A heavier gauge is also important, but it comes down to budget. “The heavier the gauge, the more expensive, and the heavier the pan, the better the pan conducts heat and the more even your baking will be,” O'Laskey explains.

Our Top Picks

O’Laskey’s mom gave him a hand-me-down USA Pan when he moved to college—and it’s going strong more than a decade later. “My wife and I still use it several times a week at home,” he says. “It looks and bakes the exact same as it did when my mom gave it to me.” That’s because the commercial grade aluminized steel sheet is reinforced to prevent warping and covered in a patented nonstick, BPA-free silicone coating, ensuring even cooking and high-performance baking.

A less expensive but solid alternative to pricier options, Nordic Ware’s rustproof aluminum sheet is a fan favorite for bakers of all experience levels with nearly 20,000 reviews and an unwavering 5-star rating on Amazon. “The finish might fade and not look as shiny after a few uses, but silicone mats or parchment paper fixes all that and cuts down on messes at the same time,” O’Laskey says. To keep it looking like new, avoid using it to cook acidic foods like vinegar and tomatoes.

If you’re looking for a more elevated design, this nonstick option from Williams Sonoma will do the trick. With its matte-gold finish and signature heft (fair warning: some reviewers complained about the weight), this commercial-grade aluminized steel sheet is bound to become a family heirloom if cared for properly. “It’s beautifully designed and long-lasting—low maintenance!” O’Laskey says.

For those concerned about aluminum possibly leaching into food, try going the stainless steel route. This one is a reliable must-have for its sleek finish, sturdiness, and rust-free surface. Rita-Ashley Cunningham of Cupcakes by Ritaa prefers this pan because it’s easy to clean and is available in five sizes (choose from a mini 9-inch to an extra large 18-inch option).

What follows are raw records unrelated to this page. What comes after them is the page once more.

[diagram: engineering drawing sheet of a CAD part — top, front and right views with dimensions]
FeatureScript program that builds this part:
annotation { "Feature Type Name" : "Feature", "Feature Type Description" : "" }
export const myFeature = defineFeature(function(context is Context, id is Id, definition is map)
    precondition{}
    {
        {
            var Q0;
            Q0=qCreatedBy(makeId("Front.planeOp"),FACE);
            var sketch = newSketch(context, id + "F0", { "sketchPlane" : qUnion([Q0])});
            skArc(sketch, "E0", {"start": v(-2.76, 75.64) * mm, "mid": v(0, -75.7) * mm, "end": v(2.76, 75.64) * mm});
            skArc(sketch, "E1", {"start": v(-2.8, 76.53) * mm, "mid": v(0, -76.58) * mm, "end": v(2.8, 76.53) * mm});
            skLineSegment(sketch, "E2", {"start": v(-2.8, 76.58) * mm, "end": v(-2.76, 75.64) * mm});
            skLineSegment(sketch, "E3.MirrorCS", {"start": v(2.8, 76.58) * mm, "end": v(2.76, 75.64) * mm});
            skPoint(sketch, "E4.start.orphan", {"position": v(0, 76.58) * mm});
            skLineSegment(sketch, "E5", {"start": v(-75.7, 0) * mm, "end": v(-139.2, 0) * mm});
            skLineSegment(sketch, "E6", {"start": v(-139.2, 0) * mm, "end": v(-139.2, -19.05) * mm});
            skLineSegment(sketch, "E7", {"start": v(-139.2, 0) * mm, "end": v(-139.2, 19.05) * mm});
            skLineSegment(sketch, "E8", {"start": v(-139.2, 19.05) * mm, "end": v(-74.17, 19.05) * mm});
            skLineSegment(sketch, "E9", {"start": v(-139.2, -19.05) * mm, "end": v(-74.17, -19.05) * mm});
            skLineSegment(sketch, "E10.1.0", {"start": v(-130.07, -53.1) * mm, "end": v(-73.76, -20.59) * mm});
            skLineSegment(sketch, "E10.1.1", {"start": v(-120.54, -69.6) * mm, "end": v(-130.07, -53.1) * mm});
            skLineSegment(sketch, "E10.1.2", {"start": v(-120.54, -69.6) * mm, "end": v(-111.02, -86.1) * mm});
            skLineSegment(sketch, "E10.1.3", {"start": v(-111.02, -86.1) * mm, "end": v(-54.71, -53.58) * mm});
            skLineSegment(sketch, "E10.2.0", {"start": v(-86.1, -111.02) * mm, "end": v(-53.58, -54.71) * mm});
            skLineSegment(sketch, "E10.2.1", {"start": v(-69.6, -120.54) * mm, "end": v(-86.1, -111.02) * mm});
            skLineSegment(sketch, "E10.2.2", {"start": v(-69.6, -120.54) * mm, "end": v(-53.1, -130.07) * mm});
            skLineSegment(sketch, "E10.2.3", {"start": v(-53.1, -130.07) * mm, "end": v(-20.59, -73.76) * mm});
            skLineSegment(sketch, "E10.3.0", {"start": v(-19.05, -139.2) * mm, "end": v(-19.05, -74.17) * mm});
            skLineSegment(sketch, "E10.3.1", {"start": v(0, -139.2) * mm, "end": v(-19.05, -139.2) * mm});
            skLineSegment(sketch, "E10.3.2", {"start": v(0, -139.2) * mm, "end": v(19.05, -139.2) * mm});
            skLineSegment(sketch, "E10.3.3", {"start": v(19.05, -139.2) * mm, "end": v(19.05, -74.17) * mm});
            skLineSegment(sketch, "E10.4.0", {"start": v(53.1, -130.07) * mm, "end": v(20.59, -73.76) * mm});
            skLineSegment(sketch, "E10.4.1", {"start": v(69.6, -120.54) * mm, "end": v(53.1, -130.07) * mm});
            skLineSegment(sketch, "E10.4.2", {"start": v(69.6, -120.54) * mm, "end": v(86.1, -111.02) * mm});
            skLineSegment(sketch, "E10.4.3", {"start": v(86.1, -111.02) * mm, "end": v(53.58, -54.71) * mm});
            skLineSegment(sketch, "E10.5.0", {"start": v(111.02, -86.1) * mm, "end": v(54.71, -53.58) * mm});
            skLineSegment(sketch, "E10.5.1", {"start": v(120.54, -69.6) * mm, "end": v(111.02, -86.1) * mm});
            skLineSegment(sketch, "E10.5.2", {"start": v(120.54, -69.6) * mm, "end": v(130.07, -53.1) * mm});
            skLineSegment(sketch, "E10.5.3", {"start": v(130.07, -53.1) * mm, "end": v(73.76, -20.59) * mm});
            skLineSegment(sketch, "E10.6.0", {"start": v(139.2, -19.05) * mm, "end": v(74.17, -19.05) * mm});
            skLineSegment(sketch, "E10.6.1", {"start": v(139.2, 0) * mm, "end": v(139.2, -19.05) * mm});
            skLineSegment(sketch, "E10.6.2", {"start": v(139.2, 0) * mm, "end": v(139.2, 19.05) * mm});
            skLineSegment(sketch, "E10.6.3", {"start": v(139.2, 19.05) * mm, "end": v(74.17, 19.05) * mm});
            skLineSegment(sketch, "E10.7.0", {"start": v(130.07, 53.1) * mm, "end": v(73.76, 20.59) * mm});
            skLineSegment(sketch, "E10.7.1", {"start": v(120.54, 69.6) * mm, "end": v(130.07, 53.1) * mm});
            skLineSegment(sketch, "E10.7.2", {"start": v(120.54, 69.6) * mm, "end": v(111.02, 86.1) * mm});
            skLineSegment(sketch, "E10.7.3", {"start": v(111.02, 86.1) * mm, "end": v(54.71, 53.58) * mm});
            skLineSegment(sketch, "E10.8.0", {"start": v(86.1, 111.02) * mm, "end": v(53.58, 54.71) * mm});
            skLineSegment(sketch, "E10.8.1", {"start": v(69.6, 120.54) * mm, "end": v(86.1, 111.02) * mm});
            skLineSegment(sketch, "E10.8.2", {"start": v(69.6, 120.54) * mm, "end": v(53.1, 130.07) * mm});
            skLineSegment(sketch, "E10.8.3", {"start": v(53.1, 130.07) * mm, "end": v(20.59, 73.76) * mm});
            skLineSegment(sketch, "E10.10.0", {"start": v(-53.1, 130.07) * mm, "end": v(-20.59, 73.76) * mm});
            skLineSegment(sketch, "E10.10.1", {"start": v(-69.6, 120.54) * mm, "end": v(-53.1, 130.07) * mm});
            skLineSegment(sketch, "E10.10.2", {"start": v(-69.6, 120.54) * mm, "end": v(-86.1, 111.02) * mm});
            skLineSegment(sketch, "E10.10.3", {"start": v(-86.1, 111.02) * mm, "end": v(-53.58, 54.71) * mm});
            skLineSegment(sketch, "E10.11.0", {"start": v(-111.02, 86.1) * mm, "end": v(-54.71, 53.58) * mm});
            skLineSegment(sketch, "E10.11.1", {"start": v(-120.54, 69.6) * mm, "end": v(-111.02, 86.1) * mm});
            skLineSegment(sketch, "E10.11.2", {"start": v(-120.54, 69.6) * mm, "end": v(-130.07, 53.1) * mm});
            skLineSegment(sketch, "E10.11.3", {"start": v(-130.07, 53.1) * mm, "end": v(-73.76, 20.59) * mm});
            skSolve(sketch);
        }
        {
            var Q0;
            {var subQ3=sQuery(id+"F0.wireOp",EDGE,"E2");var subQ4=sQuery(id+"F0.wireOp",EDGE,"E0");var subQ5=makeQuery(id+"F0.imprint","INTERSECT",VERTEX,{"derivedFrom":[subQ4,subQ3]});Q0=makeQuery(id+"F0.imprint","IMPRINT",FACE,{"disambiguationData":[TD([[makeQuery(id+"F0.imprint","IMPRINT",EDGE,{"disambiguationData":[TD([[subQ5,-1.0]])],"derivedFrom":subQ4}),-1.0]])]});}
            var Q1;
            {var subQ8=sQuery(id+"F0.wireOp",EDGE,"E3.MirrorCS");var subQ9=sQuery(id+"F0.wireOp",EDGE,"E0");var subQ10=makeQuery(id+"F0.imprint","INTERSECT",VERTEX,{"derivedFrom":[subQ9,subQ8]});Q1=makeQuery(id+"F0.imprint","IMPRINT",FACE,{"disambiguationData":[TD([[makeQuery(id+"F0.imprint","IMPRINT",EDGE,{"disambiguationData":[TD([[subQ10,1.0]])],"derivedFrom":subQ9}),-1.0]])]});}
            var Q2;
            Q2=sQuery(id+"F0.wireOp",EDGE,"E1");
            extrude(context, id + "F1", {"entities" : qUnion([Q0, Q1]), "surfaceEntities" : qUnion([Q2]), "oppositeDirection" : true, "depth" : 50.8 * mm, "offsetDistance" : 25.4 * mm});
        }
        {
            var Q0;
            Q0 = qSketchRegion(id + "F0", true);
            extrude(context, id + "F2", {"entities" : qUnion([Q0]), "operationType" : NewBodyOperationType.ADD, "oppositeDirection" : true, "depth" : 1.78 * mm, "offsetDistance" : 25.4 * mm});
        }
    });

A word of warning, though: some buyers mention that the base can warp over time, so make sure you distribute food evenly across the surface and heat it slowly to prevent the metal from buckling.

When it comes to affordability, this set of three nonstick cookie sheets is tough to beat. Bakers love that nothing sticks on them—not even melted cheese. “It’s a wise investment for a just-to-have sheet,” Cunningham says. “I would gift this to a new baker looking to build inventory.”

“This is the cast iron pan of sheet trays,” says O’Laskey, who recommends this design for anyone who “nerds out” over quality cookware and takes care of their tools “like a significant other.” It’s also a great option for anyone who’s completely opposed to aluminum. When properly cared for, it develops a “seasoned” nonstick coat over time, like cast iron, that won’t wear off like other nonstick coatings. Plus, the sleek blue design makes it a sheet pan you’d be proud to serve straight from the oven.

Ask the Experts

It all comes down to the rim. Cookie sheets have one raised edge to allow baked goods to slide off onto the cooling rack or plate with ease, whereas baking sheets have four raised edges that are each about one inch tall. It’s a matter of personal preference: “I prefer the security of the rimmed sheets [because] there’s less chance of dropping pastries,” O’Laskey says.

How do I clean my baking sheet?

No need to overcomplicate it—a general purpose Scotch-Brite pad and soapy water will do. Let it soak for 2-3 hours if the grime is especially bad.

What’s the best way to prolong the life of a baking sheet?

Follow O’Laskey’s golden rule and always line your sheet to keep it in pristine condition. “I don’t really know anyone professionally that doesn’t use some type of barrier between the food and the cooking tray,” he says, noting that either a silicone mat or parchment paper will do the trick. “Soak a silicone mat after baking [and] it will shorten the cleaning up by a ton.”